-- INSTRUCTIONS --
1. Answer these about the excerpt on education policy, one line each:
(a) Which organization released the report known in the media as the Rice-Klein report?
(b) What does Fordham seem to favor these days instead of promoting vouchers?
(c) What requirement does the excerpt give as an example of one that charter schools are often relieved from?
2. Extend the excerpt on education policy, picking up after its final sentence.

-- EXCERPT --
BEGIN
Their new web site layout makes this more obvious.

More recently, a report released by the Council on Foreign Relations (referred to largely as the Rice-Klein report in the media and on twitter) argued that our “failing” education system is  a national security concern, and that the road to addressing that concern involves:

  1. expanding the Common Core State Standard initiative to include subjects beyond math and English Language Arts;
  2. an expansion of charter schools and vouchers

Now, as I understand it, there’s at least a subtle difference between these two sources on the point regarding vouchers and charter schools in that Fordham does not appear these days to be out front on promoting vouchers and instead seems to be favoring charter expansion (avoiding the word “voucher” but welcoming “other approaches that provide parents and children solid options and the capacity to make maximum use of them”).

Let me be clear that this post isn’t about favoring or slamming either vouchers or the common core, but rather pointing out that favoring both is entirely inconsistent, unless there’s some weird, warped agenda behind it all. This post IS about slamming the two, when used in combination. It just doesn’t make sense.  Let’s throw into this mix other policies promoting standardization of the operations of traditional public schools like forcing those schools to make personnel decisions based largely on student assessment data.

Collectively what we have here is a massive effort on the one hand, to require traditional public school districts to adopt a common curriculum and ultimately to adopt common assessments for evaluating student success on that curriculum and then force those districts to evaluate, retain and/or dismiss their teachers based on student assessment data, while on the other hand, expanding publicly financed subsidies for more children to attend schools that would not be required to do these things (in many cases, for example, relieving charter schools from teacher  evaluation requirements).
END
-- DATA SECTION --
BEGIN
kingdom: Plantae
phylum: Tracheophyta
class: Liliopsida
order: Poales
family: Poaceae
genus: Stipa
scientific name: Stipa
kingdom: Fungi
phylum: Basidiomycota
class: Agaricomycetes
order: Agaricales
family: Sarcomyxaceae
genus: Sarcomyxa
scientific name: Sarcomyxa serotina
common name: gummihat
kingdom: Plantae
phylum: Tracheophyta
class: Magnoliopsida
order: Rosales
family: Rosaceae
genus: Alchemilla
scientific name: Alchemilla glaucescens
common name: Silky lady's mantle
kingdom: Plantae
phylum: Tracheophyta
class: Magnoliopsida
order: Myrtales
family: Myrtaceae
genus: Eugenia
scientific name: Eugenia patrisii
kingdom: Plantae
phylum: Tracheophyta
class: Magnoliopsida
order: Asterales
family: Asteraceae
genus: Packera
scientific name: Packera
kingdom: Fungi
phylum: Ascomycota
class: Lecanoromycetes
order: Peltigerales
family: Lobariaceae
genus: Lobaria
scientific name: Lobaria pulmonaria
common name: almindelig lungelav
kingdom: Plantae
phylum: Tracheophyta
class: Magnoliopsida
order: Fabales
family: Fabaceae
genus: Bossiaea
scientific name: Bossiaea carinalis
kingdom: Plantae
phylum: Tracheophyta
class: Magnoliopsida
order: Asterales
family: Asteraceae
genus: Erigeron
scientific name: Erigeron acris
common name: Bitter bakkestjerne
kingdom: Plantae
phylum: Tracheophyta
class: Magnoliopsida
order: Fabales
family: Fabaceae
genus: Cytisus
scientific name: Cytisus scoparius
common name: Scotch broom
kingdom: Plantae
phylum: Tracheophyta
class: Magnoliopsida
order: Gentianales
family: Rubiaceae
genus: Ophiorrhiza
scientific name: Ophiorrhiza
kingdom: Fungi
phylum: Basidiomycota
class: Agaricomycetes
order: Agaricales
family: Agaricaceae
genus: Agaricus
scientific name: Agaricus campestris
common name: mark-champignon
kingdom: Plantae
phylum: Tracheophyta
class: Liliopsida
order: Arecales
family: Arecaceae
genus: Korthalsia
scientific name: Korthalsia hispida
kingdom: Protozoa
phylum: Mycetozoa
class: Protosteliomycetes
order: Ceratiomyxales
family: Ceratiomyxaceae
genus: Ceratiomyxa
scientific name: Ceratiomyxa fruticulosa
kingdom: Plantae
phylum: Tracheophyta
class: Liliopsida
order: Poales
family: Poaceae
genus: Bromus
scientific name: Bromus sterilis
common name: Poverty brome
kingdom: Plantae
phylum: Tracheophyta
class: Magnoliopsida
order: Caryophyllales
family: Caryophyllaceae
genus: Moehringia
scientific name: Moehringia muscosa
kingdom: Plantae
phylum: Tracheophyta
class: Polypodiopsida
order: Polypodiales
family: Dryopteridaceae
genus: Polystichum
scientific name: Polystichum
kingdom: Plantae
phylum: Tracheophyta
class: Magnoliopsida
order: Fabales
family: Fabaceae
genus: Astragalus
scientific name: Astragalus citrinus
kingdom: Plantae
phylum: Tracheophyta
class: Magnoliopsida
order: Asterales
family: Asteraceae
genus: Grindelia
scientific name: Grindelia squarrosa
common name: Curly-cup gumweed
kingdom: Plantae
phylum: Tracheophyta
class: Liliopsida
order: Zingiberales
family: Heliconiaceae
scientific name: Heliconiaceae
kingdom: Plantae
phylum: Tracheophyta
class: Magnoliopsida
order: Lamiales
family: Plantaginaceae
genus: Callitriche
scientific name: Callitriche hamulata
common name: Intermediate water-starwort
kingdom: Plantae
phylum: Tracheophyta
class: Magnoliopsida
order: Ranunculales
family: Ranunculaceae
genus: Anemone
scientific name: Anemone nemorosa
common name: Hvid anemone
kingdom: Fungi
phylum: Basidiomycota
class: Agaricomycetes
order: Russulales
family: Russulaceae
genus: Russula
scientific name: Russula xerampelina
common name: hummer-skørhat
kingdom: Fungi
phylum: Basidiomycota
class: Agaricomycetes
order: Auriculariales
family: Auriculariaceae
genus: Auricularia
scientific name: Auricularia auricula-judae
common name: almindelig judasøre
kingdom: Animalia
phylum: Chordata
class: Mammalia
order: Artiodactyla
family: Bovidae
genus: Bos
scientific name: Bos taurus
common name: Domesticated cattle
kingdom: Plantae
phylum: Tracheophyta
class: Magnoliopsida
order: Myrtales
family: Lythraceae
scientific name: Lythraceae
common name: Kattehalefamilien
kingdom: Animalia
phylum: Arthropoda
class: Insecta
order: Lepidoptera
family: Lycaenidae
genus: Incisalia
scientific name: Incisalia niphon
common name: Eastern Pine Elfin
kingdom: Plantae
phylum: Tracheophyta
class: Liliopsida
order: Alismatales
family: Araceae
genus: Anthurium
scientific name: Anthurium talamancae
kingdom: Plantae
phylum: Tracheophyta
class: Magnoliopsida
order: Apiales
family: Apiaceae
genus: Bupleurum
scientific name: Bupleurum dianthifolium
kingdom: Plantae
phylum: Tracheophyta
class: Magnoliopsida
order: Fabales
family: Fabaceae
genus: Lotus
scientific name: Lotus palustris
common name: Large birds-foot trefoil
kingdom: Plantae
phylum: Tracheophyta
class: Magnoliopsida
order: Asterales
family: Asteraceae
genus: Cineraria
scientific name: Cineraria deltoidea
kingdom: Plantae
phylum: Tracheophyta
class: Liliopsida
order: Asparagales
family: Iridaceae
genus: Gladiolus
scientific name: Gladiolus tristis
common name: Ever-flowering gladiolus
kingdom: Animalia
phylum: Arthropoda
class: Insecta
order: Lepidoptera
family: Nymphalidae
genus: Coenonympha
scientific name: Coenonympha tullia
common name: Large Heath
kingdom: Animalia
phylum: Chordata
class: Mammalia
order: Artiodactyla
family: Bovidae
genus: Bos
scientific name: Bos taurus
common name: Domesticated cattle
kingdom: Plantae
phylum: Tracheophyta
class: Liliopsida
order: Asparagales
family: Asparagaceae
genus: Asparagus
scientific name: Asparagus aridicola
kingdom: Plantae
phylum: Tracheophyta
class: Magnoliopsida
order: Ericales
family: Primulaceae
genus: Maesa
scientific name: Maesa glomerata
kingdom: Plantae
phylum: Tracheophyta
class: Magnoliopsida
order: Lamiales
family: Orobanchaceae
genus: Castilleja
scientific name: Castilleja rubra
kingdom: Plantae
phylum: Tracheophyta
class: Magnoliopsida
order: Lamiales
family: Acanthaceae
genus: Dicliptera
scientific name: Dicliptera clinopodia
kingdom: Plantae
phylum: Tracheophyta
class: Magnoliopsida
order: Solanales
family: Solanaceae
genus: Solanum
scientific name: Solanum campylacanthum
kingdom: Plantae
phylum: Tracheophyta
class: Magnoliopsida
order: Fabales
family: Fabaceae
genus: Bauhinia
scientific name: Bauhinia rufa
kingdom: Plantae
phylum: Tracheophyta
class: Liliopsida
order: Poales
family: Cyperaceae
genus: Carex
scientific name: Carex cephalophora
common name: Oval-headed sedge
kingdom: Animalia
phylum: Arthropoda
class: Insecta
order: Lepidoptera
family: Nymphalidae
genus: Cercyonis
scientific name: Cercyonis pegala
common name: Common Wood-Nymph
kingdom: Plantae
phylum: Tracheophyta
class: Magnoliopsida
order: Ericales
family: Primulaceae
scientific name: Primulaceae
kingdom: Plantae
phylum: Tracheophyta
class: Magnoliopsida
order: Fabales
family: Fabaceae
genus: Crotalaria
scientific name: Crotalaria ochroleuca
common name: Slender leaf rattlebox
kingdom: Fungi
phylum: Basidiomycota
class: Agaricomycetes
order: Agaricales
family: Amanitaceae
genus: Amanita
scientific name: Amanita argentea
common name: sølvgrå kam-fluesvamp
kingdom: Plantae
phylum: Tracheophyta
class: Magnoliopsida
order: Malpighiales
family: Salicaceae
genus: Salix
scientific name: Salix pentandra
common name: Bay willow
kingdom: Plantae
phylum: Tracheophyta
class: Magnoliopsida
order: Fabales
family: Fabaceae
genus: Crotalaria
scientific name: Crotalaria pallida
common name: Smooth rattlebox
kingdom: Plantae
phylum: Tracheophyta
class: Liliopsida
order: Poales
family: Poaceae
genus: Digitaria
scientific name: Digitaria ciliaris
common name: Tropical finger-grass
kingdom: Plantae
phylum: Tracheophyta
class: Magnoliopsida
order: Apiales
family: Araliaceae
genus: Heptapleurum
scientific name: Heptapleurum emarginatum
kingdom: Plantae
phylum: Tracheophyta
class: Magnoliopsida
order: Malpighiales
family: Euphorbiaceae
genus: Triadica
END
-- RESPONSES FOR EACH TASK --
1.
(a) The Council on Foreign Relations.
(b) Charter expansion.
(c) Teacher evaluation requirements.

2.
For example, if we believe that improving understanding of core scientific concepts is important for our national security or economic competitiveness, why would we be trying to increase the number of students who opt out of those standards, opting instead to attend fundamentalist religious institutions which may be decidedly anti-science? It seems like it would be one or the other? Certainly, TB Fordham Institute appears concerned with the importance of teaching science, and evolution specifically. When they simultaneously promote “other” choice alternatives, are they suggesting the regulation of science curriculum in those alternatives?

Also, if one believes that competitive pressures create improvement across schools (by stimulating innovation), why set up totally different rules – absurd constraints – in fact – for the largest set of schools in the mix. That seems rather counter productive and certainly limits any potential for real innovation. My critique all along about Race to the Top as a stimulus for innovation was that RTTT was anything but a stimulus for innovation and was instead a bribe to get states to fast-track a handful of preferred and completely unfounded reformy template policies – effectively squelching any real innovation that might have otherwise occurred.

One might instead argue for forcing all schools – public, private (if voucher receiving) and charter – to adopt the common core and evaluate teachers with student test data – and to simultaneously promote a broad based choice program. Yeah… let’s try really hard to make all schools the same and then let individuals choose among them? What we would have is a program that allows parents to choose which school adopts the common core better, and uses testing data better when firing teachers. That doesn’t seem to make a whole lot of sense, either.

No matter how you cut it, combining these two broad preferences leads to a ridiculous mix of policies, whichever side you’re coming from (unless, of course, you’re trying to come from both at once).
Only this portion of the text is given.